[Opening Data provided section]

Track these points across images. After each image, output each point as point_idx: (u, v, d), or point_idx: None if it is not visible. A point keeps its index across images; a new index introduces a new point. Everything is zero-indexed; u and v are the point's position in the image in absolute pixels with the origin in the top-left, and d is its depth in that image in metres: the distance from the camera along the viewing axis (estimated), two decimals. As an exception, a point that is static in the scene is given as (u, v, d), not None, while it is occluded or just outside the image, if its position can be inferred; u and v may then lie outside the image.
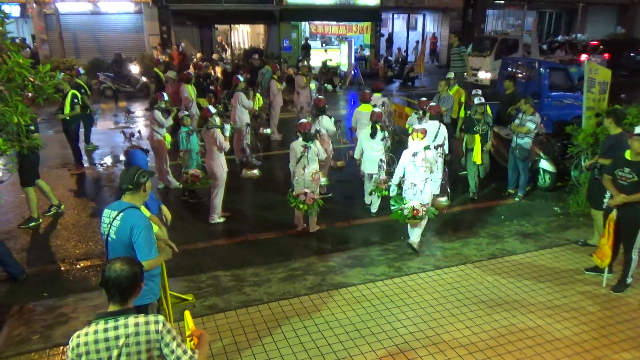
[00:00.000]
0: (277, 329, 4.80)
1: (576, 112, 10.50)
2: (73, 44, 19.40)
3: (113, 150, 11.19)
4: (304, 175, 6.59)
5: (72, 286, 5.71)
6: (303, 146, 6.55)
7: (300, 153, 6.55)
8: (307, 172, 6.58)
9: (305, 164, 6.55)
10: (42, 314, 5.09)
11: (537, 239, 6.80)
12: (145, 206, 4.06)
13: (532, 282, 5.66)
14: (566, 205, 7.81)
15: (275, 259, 6.32)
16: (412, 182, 6.15)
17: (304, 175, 6.59)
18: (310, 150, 6.52)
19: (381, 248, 6.56)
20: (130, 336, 2.49)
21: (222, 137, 7.00)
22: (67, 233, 7.08)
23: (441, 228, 7.22)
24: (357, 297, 5.34)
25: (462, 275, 5.81)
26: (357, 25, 23.02)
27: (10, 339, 4.69)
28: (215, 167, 7.10)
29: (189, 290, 5.47)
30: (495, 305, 5.20)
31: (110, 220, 3.56)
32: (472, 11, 24.89)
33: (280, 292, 5.46)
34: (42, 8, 18.39)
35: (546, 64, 11.57)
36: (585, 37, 26.90)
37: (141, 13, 19.66)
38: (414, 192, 6.14)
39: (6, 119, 4.32)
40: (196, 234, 7.03)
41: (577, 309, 5.15)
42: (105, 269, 2.57)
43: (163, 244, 4.05)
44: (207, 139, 7.13)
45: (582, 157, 7.84)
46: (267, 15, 20.86)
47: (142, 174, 3.63)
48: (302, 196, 6.50)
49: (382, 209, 7.94)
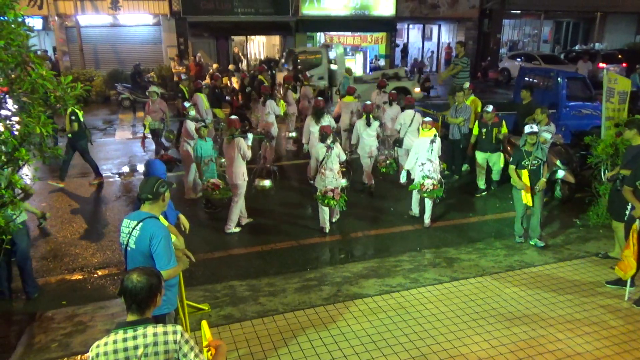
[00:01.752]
0: (293, 339, 4.78)
1: (595, 122, 10.38)
2: (93, 56, 19.80)
3: (131, 160, 11.34)
4: (327, 175, 7.00)
5: (90, 294, 5.78)
6: (327, 147, 7.00)
7: (324, 154, 7.01)
8: (329, 172, 7.04)
9: (328, 163, 7.00)
10: (60, 322, 5.15)
11: (556, 251, 6.69)
12: (164, 215, 4.10)
13: (552, 295, 5.57)
14: (585, 217, 7.69)
15: (291, 269, 6.32)
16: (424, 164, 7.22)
17: (327, 175, 7.01)
18: (332, 151, 6.99)
19: (396, 259, 6.52)
20: (149, 346, 2.50)
21: (245, 146, 7.11)
22: (85, 242, 7.17)
23: (457, 239, 7.16)
24: (372, 309, 5.30)
25: (479, 287, 5.74)
26: (372, 35, 23.13)
27: (30, 346, 4.75)
28: (236, 177, 7.18)
29: (205, 299, 5.48)
30: (513, 319, 5.13)
31: (129, 230, 3.59)
32: (488, 21, 24.82)
33: (296, 302, 5.45)
34: (64, 21, 18.82)
35: (564, 74, 11.46)
36: (603, 46, 26.63)
37: (159, 25, 20.00)
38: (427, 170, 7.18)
39: (29, 129, 4.40)
40: (211, 244, 7.07)
41: (598, 323, 5.05)
42: (125, 280, 2.60)
43: (181, 254, 4.08)
44: (229, 148, 7.19)
45: (601, 167, 7.72)
46: (283, 26, 21.06)
47: (161, 184, 3.67)
48: (329, 193, 6.91)
49: (395, 218, 7.91)
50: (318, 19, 21.52)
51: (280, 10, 20.69)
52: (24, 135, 4.42)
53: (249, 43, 26.05)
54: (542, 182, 6.54)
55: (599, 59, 21.70)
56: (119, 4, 18.73)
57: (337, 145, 7.11)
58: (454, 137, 9.47)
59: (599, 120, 8.41)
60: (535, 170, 6.51)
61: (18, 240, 5.47)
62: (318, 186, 7.14)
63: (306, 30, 21.63)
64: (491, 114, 8.50)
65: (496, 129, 8.52)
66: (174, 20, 19.71)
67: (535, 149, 6.53)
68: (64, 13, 18.46)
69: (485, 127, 8.57)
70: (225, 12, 19.91)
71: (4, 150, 4.36)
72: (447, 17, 25.14)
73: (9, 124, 4.42)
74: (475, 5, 24.42)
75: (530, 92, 9.65)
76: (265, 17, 20.61)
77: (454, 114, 9.39)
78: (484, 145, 8.65)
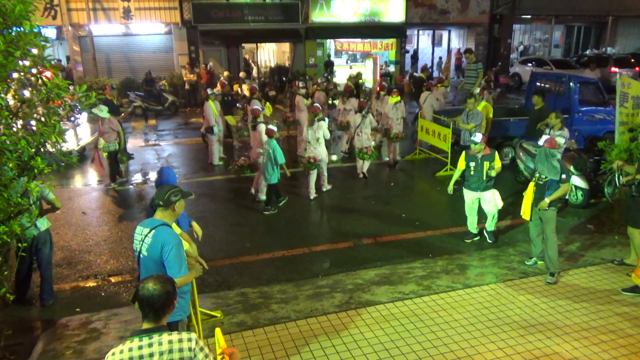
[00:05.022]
0: (305, 347, 4.77)
1: (608, 127, 10.28)
2: (106, 65, 20.03)
3: (143, 167, 11.43)
4: (362, 136, 9.98)
5: (104, 301, 5.81)
6: (362, 116, 9.95)
7: (360, 121, 9.98)
8: (363, 134, 9.99)
9: (363, 128, 9.97)
10: (75, 329, 5.19)
11: (570, 258, 6.62)
12: (176, 222, 4.12)
13: (567, 303, 5.50)
14: (600, 223, 7.59)
15: (302, 275, 6.32)
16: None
17: (362, 136, 9.98)
18: (366, 119, 9.99)
19: (408, 265, 6.49)
20: (164, 354, 2.51)
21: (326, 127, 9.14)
22: (98, 249, 7.23)
23: (470, 246, 7.11)
24: (385, 316, 5.27)
25: (493, 295, 5.69)
26: (382, 42, 23.13)
27: (45, 353, 4.78)
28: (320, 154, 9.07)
29: (217, 306, 5.50)
30: (528, 326, 5.07)
31: (142, 237, 3.62)
32: (498, 26, 24.73)
33: (308, 309, 5.44)
34: (77, 31, 19.07)
35: (576, 79, 11.37)
36: (615, 50, 26.40)
37: (171, 34, 20.20)
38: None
39: (45, 137, 4.46)
40: (223, 250, 7.09)
41: (615, 331, 4.97)
42: (140, 288, 2.61)
43: (193, 261, 4.09)
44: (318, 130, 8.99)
45: (615, 173, 7.64)
46: (293, 33, 21.16)
47: (174, 193, 3.67)
48: (364, 149, 9.87)
49: (407, 224, 7.88)
50: (328, 26, 21.60)
51: (290, 18, 20.80)
52: (40, 144, 4.49)
53: (259, 50, 26.18)
54: (544, 202, 5.86)
55: (611, 63, 21.52)
56: (131, 14, 18.95)
57: (369, 115, 10.06)
58: (465, 143, 9.41)
59: (613, 125, 8.33)
60: (542, 186, 5.93)
61: (42, 247, 5.55)
62: (356, 145, 10.08)
63: (316, 37, 21.72)
64: (480, 145, 6.78)
65: (488, 162, 6.79)
66: (185, 29, 19.89)
67: (541, 163, 5.88)
68: (77, 23, 18.72)
69: (473, 161, 6.87)
70: (236, 20, 20.06)
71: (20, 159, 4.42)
72: (457, 23, 25.09)
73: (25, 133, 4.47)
74: (485, 11, 24.36)
75: (542, 97, 9.58)
76: (275, 24, 20.73)
77: (466, 119, 9.36)
78: (473, 183, 6.91)
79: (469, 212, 7.18)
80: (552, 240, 5.97)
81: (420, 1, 22.80)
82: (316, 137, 8.99)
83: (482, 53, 24.59)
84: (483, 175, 6.77)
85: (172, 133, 15.11)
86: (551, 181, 5.85)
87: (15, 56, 4.12)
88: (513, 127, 10.78)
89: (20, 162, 4.43)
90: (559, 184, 5.81)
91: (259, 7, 20.26)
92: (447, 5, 23.61)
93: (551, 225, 5.97)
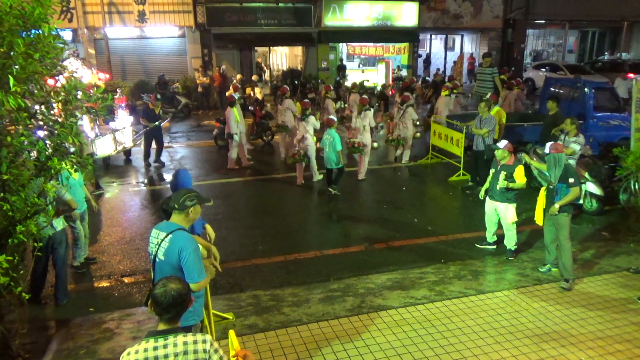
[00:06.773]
0: (317, 351, 4.76)
1: (624, 134, 10.16)
2: (120, 67, 20.24)
3: (157, 169, 11.51)
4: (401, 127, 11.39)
5: (117, 302, 5.86)
6: (403, 110, 11.26)
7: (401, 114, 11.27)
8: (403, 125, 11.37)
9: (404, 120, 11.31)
10: (88, 329, 5.23)
11: (585, 265, 6.54)
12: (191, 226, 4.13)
13: (581, 311, 5.43)
14: (615, 230, 7.50)
15: (314, 279, 6.31)
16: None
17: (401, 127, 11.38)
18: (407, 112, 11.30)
19: (421, 270, 6.46)
20: (179, 355, 2.52)
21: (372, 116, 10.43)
22: (112, 249, 7.29)
23: (483, 252, 7.06)
24: (397, 321, 5.25)
25: (506, 301, 5.64)
26: (394, 46, 23.12)
27: (58, 353, 4.83)
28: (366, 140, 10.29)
29: (229, 309, 5.51)
30: (542, 334, 5.01)
31: (158, 241, 3.60)
32: (511, 31, 24.60)
33: (320, 313, 5.44)
34: (93, 33, 19.32)
35: (591, 84, 11.26)
36: (630, 56, 26.10)
37: (184, 37, 20.37)
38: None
39: (62, 139, 4.52)
40: (235, 252, 7.11)
41: (630, 341, 4.90)
42: (155, 289, 2.62)
43: (207, 263, 4.11)
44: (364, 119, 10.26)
45: (631, 180, 7.55)
46: (306, 37, 21.23)
47: (189, 198, 3.65)
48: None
49: (418, 229, 7.85)
50: (340, 30, 21.64)
51: (303, 22, 20.88)
52: (57, 145, 4.55)
53: (272, 54, 26.30)
54: (553, 207, 5.82)
55: (626, 68, 21.28)
56: (145, 17, 19.15)
57: (409, 109, 11.26)
58: (478, 148, 9.37)
59: (628, 132, 8.23)
60: (552, 190, 5.88)
61: (58, 247, 5.62)
62: (396, 132, 11.41)
63: (328, 41, 21.77)
64: (501, 152, 6.49)
65: (505, 173, 6.41)
66: (199, 32, 20.06)
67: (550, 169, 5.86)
68: (92, 26, 18.96)
69: (494, 167, 6.71)
70: (249, 23, 20.19)
71: (37, 160, 4.48)
72: (470, 27, 25.00)
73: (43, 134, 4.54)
74: (498, 15, 24.24)
75: (556, 102, 9.50)
76: (288, 28, 20.82)
77: (479, 124, 9.30)
78: (491, 190, 6.74)
79: (487, 221, 6.99)
80: (566, 247, 5.91)
81: (433, 5, 22.74)
82: (362, 125, 10.23)
83: (495, 58, 24.45)
84: (497, 184, 6.52)
85: (185, 135, 15.23)
86: (560, 186, 5.82)
87: (35, 58, 4.18)
88: (527, 133, 10.70)
89: (38, 163, 4.49)
90: (568, 188, 5.77)
91: (272, 10, 20.37)
92: (460, 10, 23.54)
93: (565, 232, 5.91)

[Closing Data provided section]

=== Work to be completed ===
Please return only the lines from the top of the data through the line with "35: (546, 64, 11.57)", exactly as written, and drop every picture.

=== Your solution ===
Track these points across images. After each image, output each point as point_idx: (u, v, d), or point_idx: None if it is not visible. A point keeps its index across images; a new index introduces a new point. Everything is zero-indexed; u and v are the point's position in the image in absolute pixels with the origin in the top-left, and d is its depth in that image in metres: the distance from the camera along the viewing axis (estimated), two decimals. As an exception, a point that is static in the scene is given as (u, v, d), not None, while it is occluded or just outside the image, if its position can be inferred; u and v may then lie outside the image.
[00:00.000]
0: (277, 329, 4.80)
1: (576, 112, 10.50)
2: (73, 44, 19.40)
3: (113, 150, 11.19)
4: (304, 175, 6.59)
5: (72, 286, 5.71)
6: (303, 146, 6.55)
7: (300, 153, 6.55)
8: (307, 172, 6.58)
9: (305, 164, 6.55)
10: (42, 314, 5.09)
11: (537, 239, 6.80)
12: (145, 206, 4.06)
13: (532, 282, 5.66)
14: (566, 205, 7.81)
15: (275, 259, 6.32)
16: (412, 182, 6.15)
17: (304, 175, 6.59)
18: (310, 150, 6.52)
19: (381, 248, 6.56)
20: (130, 336, 2.49)
21: (222, 137, 7.00)
22: (67, 233, 7.08)
23: (441, 228, 7.22)
24: (357, 297, 5.34)
25: (462, 275, 5.81)
26: (357, 25, 23.02)
27: (10, 339, 4.69)
28: (215, 167, 7.10)
29: (189, 290, 5.47)
30: (495, 305, 5.20)
31: (110, 220, 3.56)
32: (472, 11, 24.89)
33: (280, 292, 5.46)
34: (42, 8, 18.39)
35: (546, 64, 11.57)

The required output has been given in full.